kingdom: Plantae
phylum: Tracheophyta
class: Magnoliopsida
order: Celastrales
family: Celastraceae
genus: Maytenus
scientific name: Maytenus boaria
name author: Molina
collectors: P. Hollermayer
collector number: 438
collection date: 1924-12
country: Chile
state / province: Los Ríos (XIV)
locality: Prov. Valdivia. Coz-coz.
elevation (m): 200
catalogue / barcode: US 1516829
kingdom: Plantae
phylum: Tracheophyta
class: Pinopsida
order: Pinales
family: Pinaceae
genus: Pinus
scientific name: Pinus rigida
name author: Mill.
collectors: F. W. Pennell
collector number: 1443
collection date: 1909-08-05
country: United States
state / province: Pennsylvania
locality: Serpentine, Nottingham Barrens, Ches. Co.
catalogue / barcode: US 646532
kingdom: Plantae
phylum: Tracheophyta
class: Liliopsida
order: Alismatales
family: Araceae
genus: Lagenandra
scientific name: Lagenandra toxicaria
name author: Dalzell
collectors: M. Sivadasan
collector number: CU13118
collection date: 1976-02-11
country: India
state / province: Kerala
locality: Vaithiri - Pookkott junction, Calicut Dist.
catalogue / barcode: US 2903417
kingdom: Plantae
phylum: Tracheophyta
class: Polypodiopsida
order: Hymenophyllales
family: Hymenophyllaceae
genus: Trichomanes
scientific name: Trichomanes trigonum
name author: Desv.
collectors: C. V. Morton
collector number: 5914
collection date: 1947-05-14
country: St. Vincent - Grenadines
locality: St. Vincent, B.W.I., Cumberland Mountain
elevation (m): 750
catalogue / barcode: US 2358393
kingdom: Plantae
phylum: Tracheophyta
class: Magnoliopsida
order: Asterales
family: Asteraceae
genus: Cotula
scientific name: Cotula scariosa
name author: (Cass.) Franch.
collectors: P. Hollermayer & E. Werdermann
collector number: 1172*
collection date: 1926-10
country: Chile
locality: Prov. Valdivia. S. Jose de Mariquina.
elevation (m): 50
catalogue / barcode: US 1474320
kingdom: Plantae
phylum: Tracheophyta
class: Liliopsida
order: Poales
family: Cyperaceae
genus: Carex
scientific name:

Set exercise -
Revise the records above, replacing each "collectors" with "collected by" and leaving everything else unchanged.

Answer -
kingdom: Plantae
phylum: Tracheophyta
class: Magnoliopsida
order: Celastrales
family: Celastraceae
genus: Maytenus
scientific name: Maytenus boaria
name author: Molina
collected by: P. Hollermayer
collector number: 438
collection date: 1924-12
country: Chile
state / province: Los Ríos (XIV)
locality: Prov. Valdivia. Coz-coz.
elevation (m): 200
catalogue / barcode: US 1516829
kingdom: Plantae
phylum: Tracheophyta
class: Pinopsida
order: Pinales
family: Pinaceae
genus: Pinus
scientific name: Pinus rigida
name author: Mill.
collected by: F. W. Pennell
collector number: 1443
collection date: 1909-08-05
country: United States
state / province: Pennsylvania
locality: Serpentine, Nottingham Barrens, Ches. Co.
catalogue / barcode: US 646532
kingdom: Plantae
phylum: Tracheophyta
class: Liliopsida
order: Alismatales
family: Araceae
genus: Lagenandra
scientific name: Lagenandra toxicaria
name author: Dalzell
collected by: M. Sivadasan
collector number: CU13118
collection date: 1976-02-11
country: India
state / province: Kerala
locality: Vaithiri - Pookkott junction, Calicut Dist.
catalogue / barcode: US 2903417
kingdom: Plantae
phylum: Tracheophyta
class: Polypodiopsida
order: Hymenophyllales
family: Hymenophyllaceae
genus: Trichomanes
scientific name: Trichomanes trigonum
name author: Desv.
collected by: C. V. Morton
collector number: 5914
collection date: 1947-05-14
country: St. Vincent - Grenadines
locality: St. Vincent, B.W.I., Cumberland Mountain
elevation (m): 750
catalogue / barcode: US 2358393
kingdom: Plantae
phylum: Tracheophyta
class: Magnoliopsida
order: Asterales
family: Asteraceae
genus: Cotula
scientific name: Cotula scariosa
name author: (Cass.) Franch.
collected by: P. Hollermayer & E. Werdermann
collector number: 1172*
collection date: 1926-10
country: Chile
locality: Prov. Valdivia. S. Jose de Mariquina.
elevation (m): 50
catalogue / barcode: US 1474320
kingdom: Plantae
phylum: Tracheophyta
class: Liliopsida
order: Poales
family: Cyperaceae
genus: Carex
scientific name:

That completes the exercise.